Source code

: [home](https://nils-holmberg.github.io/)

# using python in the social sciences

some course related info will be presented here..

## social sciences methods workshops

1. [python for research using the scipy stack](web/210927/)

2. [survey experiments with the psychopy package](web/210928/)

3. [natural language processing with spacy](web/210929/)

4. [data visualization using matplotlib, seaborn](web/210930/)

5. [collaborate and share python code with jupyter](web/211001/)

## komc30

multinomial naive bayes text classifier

▶ [INSTRUCTIONS FOR THE TASK] Copy every line of the records above word for word, keeping the same order and layout.

▶ [EXERCISE RESULT]
Source code

: [home](https://nils-holmberg.github.io/)

# using python in the social sciences

some course related info will be presented here..

## social sciences methods workshops

1. [python for research using the scipy stack](web/210927/)

2. [survey experiments with the psychopy package](web/210928/)

3. [natural language processing with spacy](web/210929/)

4. [data visualization using matplotlib, seaborn](web/210930/)

5. [collaborate and share python code with jupyter](web/211001/)

## komc30

multinomial naive bayes text classifier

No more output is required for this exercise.